## [DOCUMENT SEGMENT]
By Bill Simmons
Page 2

"Note to self: Never underestimate the defending champs."

I wrote that line after the Pistons fended off Miami in Game 7. Did I follow my own advice? Of course not! After Robert Horry's heroics in Game 5, I thought the 2005 NBA Finals were finished. Unfortunately, so did the Spurs. They planned their championship parade for Thursday, then played Game 6 like they were waiting for the Pistons to self-destruct and go home. Never happened. Now we're headed for the fourth Game 7 in 25 years … which would be fantastic except like I said before, this has turned into one of those crummy Oscar seasons in which nobody made a movie good enough to win "Best Picture," only they have to hand out the award, anyway (much like Nash's winning the MVP).

Think about it. The Spurs just lost three of the past four games (completely inexcusable under any circumstances), were blown out four times this spring (once against Denver, once against Seattle, twice against Detroit) and failed to finish off a team just 48 hours removed from one of most crushing losses in the history of the league (and at home, no less). Would the '86 Celtics have lost Game 6 at home last night? What about the '92 Bulls? Or the '82 Lakers? Come on. Any team worth its salt takes care of business last night. If the Spurs prevail Thursday, they're still the flimsiest champ since the '94 Rockets. I take back every nice thing I ever said about them.

## [PROVIDED RECORDS]
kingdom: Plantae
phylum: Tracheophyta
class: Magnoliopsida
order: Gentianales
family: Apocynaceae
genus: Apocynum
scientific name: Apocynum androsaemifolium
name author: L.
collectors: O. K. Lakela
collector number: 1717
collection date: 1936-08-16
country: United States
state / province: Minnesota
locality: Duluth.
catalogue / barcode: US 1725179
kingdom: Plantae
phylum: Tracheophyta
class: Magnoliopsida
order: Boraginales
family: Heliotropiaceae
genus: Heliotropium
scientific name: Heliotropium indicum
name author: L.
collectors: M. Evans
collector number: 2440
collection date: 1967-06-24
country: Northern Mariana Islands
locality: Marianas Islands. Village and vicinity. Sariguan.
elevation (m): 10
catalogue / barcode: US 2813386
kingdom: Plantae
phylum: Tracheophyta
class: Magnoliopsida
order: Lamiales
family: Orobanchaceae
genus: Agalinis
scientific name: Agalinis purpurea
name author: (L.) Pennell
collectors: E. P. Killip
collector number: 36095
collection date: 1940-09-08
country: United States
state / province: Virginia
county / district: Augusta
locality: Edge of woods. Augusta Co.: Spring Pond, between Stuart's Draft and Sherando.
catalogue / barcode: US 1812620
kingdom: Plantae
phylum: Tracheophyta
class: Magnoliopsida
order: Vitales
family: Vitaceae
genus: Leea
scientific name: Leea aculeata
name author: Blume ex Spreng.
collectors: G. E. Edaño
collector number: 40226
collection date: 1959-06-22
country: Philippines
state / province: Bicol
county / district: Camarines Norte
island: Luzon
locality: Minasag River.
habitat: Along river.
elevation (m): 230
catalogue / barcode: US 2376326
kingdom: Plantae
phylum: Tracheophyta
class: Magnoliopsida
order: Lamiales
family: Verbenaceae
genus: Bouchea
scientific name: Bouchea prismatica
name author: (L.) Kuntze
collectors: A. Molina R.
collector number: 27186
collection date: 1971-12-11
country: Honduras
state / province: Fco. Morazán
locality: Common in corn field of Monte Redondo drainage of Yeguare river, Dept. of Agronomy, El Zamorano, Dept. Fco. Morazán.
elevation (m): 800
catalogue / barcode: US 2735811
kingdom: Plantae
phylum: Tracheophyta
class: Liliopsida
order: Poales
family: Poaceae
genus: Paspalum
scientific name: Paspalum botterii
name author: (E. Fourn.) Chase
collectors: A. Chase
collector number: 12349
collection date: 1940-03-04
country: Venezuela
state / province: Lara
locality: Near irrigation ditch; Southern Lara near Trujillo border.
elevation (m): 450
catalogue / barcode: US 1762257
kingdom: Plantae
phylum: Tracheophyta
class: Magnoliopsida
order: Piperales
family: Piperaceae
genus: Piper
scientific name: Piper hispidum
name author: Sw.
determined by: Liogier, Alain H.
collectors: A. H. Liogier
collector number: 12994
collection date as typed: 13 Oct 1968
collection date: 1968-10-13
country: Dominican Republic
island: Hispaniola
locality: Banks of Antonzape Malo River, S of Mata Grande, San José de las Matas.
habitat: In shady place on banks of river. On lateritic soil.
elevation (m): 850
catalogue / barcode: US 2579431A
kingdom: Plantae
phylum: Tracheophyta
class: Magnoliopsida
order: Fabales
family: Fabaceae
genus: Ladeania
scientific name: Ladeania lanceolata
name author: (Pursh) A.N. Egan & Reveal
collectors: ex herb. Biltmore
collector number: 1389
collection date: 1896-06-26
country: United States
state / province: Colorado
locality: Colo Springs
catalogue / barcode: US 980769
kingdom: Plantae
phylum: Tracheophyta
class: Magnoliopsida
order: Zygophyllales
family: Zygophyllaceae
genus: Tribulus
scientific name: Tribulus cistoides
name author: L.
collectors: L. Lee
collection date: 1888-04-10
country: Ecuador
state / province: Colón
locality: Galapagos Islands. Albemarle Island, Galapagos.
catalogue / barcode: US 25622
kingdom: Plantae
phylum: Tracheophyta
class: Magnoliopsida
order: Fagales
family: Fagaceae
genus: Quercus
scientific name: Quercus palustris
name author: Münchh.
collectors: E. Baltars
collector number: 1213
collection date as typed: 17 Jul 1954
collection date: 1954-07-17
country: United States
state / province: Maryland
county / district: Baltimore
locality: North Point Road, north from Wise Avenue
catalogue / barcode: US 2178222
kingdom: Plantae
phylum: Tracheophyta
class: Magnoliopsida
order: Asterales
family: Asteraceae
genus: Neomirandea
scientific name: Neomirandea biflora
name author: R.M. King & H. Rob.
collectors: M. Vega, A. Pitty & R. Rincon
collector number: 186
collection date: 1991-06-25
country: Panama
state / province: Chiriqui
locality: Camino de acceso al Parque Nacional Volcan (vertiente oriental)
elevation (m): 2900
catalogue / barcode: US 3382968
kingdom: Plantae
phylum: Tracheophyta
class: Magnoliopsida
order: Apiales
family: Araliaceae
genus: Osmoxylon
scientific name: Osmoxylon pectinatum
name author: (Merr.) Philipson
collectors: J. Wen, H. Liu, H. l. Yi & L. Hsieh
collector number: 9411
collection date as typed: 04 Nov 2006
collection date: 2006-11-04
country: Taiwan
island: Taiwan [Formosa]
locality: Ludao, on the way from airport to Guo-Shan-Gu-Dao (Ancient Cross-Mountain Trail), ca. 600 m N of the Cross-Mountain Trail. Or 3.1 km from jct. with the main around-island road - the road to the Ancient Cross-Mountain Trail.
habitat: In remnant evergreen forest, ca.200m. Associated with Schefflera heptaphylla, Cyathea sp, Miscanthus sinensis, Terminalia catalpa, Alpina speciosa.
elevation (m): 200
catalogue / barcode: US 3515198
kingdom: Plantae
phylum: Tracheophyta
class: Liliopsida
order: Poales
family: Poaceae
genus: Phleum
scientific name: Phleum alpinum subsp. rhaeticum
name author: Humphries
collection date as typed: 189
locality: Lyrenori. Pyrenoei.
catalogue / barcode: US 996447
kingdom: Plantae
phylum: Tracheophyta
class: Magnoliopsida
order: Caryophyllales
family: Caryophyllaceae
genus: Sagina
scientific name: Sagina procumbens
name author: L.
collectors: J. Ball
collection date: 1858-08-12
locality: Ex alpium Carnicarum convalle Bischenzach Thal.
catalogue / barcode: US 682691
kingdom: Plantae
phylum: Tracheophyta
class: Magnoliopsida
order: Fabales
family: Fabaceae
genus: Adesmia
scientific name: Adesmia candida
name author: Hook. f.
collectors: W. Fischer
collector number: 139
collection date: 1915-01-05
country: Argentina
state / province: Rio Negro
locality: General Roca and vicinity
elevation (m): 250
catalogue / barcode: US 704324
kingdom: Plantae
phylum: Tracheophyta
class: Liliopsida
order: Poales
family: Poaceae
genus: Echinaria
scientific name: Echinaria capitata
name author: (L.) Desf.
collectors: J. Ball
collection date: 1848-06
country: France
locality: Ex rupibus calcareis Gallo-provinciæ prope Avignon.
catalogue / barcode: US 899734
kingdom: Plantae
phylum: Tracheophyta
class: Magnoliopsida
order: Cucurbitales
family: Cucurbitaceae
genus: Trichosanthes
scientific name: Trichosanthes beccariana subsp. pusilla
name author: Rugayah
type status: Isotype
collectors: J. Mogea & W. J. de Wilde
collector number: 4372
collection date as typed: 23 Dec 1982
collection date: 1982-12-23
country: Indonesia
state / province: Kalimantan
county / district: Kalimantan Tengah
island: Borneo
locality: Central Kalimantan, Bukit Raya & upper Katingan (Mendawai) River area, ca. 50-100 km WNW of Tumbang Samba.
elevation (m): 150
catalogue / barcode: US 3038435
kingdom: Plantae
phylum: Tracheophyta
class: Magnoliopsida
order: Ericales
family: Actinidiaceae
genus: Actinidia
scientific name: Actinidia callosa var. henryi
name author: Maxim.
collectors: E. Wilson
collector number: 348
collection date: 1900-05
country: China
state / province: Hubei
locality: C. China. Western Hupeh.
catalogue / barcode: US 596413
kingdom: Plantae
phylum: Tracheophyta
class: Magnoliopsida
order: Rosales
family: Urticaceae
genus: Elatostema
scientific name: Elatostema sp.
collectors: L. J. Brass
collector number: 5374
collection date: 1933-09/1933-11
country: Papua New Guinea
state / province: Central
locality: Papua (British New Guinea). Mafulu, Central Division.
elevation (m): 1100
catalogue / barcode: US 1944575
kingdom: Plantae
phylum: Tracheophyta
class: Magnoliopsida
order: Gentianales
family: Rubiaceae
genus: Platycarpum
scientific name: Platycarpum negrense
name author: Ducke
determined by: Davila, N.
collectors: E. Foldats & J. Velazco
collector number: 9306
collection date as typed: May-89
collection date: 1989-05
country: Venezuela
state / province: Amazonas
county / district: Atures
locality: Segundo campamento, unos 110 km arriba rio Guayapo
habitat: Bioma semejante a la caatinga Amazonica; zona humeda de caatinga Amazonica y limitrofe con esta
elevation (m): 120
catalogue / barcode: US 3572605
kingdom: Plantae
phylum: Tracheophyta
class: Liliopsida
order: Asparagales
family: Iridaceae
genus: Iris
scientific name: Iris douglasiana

## [TASK DETAILS]
In the NBA Finals column, which earlier champion does the writer say the Spurs would be the flimsiest since if they win Thursday?

## [TASK SOLUTION]
The '94 Rockets.